Anyway the point is that anything you do that reduced the amount of timing needed is good because it brings the engine closer to a ideal carnot cycle, meaning there is less pressure before TDC, and the engine has to do less work compressing burning gasses, and thus more power is produced.

Believe it or not, I have read journal articles from the 1920's of guys trying to make the engine run under detonation conditions, because it produces the most power/most efficiency. This is somthing my old man used to preach "best mileage under a light ping condition" I have seen this in my car. Multiple times. Give the car timing, car makes a best pass, pull the plugs and they have light peppering. Take the timing out and the car slows down, and the plugs are clean. This was in Volume 44 of Mechanical Engineer, Author Elmer Sperry, I have a PDF if anyone wants it.

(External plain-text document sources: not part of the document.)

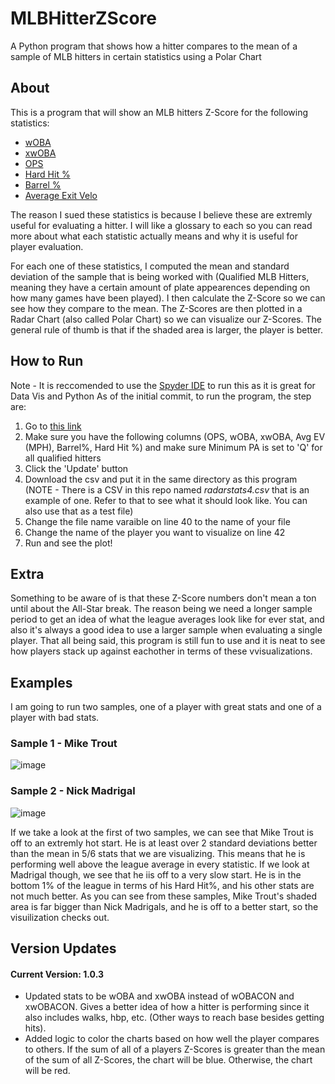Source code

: # MLBHitterZScore
A Python program that shows how a hitter compares to the mean of a sample of MLB hitters in certain statistics using a Polar Chart

## About
This is a program that will show an MLB hitters Z-Score for the following statistics:
- [wOBA](https://www.mlb.com/glossary/advanced-stats/weighted-on-base-average)
- [xwOBA](https://www.mlb.com/glossary/statcast/expected-woba)
- [OPS](https://www.mlb.com/glossary/standard-stats/on-base-plus-slugging)
- [Hard Hit %](https://www.mlb.com/glossary/statcast/hard-hit-rate)
- [Barrel %](https://www.mlb.com/glossary/statcast/hard-hit-rate)
- [Average Exit Velo](https://www.mlb.com/glossary/statcast/exit-velocity)

The reason I sued these statistics is because I believe these are extremly useful for evaluating a hitter. I will like a glossary to each so you can read more about what each statistic actually means and why it is useful for player evaluation.

For each one of these statistics, I computed the mean and standard deviation of the sample that is being worked with (Qualified MLB Hitters, meaning they have a certain amount of plate appearences depending on how many games have been played). I then calculate the Z-Score so we can see how they compare to the mean. The Z-Scores are then plotted in a Radar Chart (also called Polar Chart) so we can visualize our Z-Scores. The general rule of thumb is that if the shaded area is larger, the player is better.

## How to Run
Note - It is reccomended to use the [Spyder IDE](https://www.spyder-ide.org/the ) to run this as it is great for Data Vis and Python
As of the initial commit, to run the program, the step are:
1. Go to [this link](https://baseballsavant.mlb.com/leaderboard/custom?year=2021&type=batter&filter=&sort=5&sortDir=asc&min=q&selections=b_total_pa,on_base_plus_slg,woba,xwoba,exit_velocity_avg,barrel_batted_rate,hard_hit_percent,&chart=false&x=b_total_pa&y=b_total_pa&r=no&chartType=beeswarm)
2. Make sure you have the following columns (OPS, wOBA, xwOBA, Avg EV (MPH), Barrel%, Hard Hit %) and make sure Minimum PA is set to 'Q' for all qualified hitters
3. Click the 'Update' button
4. Download the csv and put it in the same directory as this program (NOTE - There is a CSV in this repo named <em>radarstats4.csv</em> that is an example of one. Refer to that to see what it should look like. You can also use that as a test file)
5. Change the file name varaible on line 40 to the name of your file 
6. Change the name of the player you want to visualize on line 42
7. Run and see the plot!


## Extra
Something to be aware of is that these Z-Score numbers don't mean a ton until about the All-Star break. The reason being we need a longer sample period to get an idea of what the league averages look like for ever stat, and also it's always a good idea to use a larger sample when evaluating a single player. That all being said, this program is still fun to use and it is neat to see how players stack up against eachother in terms of these vvisualizations.

## Examples
I am going to run two samples, one of a player with great stats and one of a player with bad stats.
### Sample 1 - Mike Trout
![image](https://user-images.githubusercontent.com/68918006/114806094-2951ee80-9d72-11eb-88d6-75a7965fe703.png)
### Sample 2 - Nick Madrigal
![image](https://user-images.githubusercontent.com/68918006/114806148-3ec71880-9d72-11eb-8256-90dba39228ba.png)

If we take a look at the first of two samples, we can see that Mike Trout is off to an extremly hot start. He is at least over 2 standard deviations better than the mean in 5/6 stats that we are visualizing. This means that he is performing well above the league average in every statistic.
If we look at Madrigal though, we see that he iis off to a very slow start. He is in the bottom 1% of the league in terms of his Hard Hit%, and his other stats are not much better.
As you can see from these samples, Mike Trout's shaded area is far bigger than Nick Madrigals, and he is off to a better start, so the visuilization checks out.

## Version Updates
#### Current Version: 1.0.3
- Updated stats to be wOBA and xwOBA instead of wOBACON and xwOBACON. Gives a better idea of how a hitter is performing since it also includes walks, hbp, etc. (Other ways to reach base besides getting hits).
- Added logic to color the charts based on how well the player compares to others. If the sum of all of a players Z-Scores is greater than the mean of the sum of all Z-Scores, the chart will be blue. Otherwise, the chart will be red.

Anyway, here are some references about what I have to say.
http://www.dsmtuners.com/forums/hangout/455161-uh-oh.html -

Post of mine talking about burn duration, timing and torque.
http://www.dsmtuners.com/forums/tuning-engine-management/462700-too-much-timing-hard-parts.html
 
Have you checked the rule book? I was talking to Dave W. about possibly doing this a while back when I was working on my front brakes and he said that by the rulebook, brakes are required on all 4 corners.

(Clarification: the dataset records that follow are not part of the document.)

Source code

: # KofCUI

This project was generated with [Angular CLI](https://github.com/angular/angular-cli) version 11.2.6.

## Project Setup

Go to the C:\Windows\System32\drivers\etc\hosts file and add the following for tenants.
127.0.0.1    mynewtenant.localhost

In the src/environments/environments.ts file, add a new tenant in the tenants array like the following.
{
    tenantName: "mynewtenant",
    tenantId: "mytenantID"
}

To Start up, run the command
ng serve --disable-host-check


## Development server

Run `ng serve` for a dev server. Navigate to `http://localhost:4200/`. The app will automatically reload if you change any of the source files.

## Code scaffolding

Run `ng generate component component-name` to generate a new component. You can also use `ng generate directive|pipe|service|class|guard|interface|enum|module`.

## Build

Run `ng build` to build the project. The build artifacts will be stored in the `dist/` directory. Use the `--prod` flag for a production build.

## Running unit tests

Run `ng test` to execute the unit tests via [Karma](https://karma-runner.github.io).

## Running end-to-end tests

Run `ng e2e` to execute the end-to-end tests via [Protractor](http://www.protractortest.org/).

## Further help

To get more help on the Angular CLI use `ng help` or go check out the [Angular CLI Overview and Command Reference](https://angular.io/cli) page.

On this subject, I say removing rear brakes is a careless move. Especially in a stupid lightweight FWD car that's trapping 120+ mph. There's no weight in the rear and could definitely result in loss of control. If you want to take out more weight, save your coins, and step to the plate and buy a lightweight wilwood brake kit. Or risk your life, and maybe someone else's for .05 on your 14b timeslip.

The first time I heard mention of thisROFL

I don't know that I agree with this. I feel that he is well below the threshold where a projected plug can cause knock.

What I do know is that the switch to a non projected plug required about 3* more timing on my car. That is indicative of it starting the fire close to the edge of the chamber, and slowing down the flame propagation. That WILL hurt power. I don't know how much, but it does. I also know that closing the gap, effectively retards the timing, as it excites less molecules. So once again it slows down the initial flame speed. I think I've seen this on my car, but it's hard to do enough back to back testing to be sure. Anyway I'd have the most protected plugs I could find, and the widest gap you can run. Your at the point every little bit counts.

Anyway the point is that anything you do that reduced the amount of timing needed is good because it brings the engine closer to a ideal carnot cycle, meaning there is less pressure before TDC, and the engine has to do less work compressing burning gasses, and thus more power is produced.

Believe it or not, I have read journal articles from the 1920's of guys trying to make the engine run under detonation conditions, because it produces the most power/most efficiency. This is somthing my old man used to preach "best mileage under a light ping condition" I have seen this in my car. Multiple times. Give the car timing, car makes a best pass, pull the plugs and they have light peppering. Take the timing out and the car slows down, and the plugs are clean. This was in Volume 44 of Mechanical Engineer, Author Elmer Sperry, I have a PDF if anyone wants it.

Very interesting stuff.
 
The first time I heard mention of this

The rumor is that it's the same guy who is known to run ceramic wheel bearings to shave a tenth... (no clue if there's any truth to it, just heard it from the interwebz)

I've also heard of people pulling their calipers and compressing the pistons so the pads don't have any drag on the rotors. Then don't touch the brakes during staging/launch. Would REALLY want those last few hundredths to go that far, and you wouldn't be able to use the parking brake for burnouts or as a staging brake.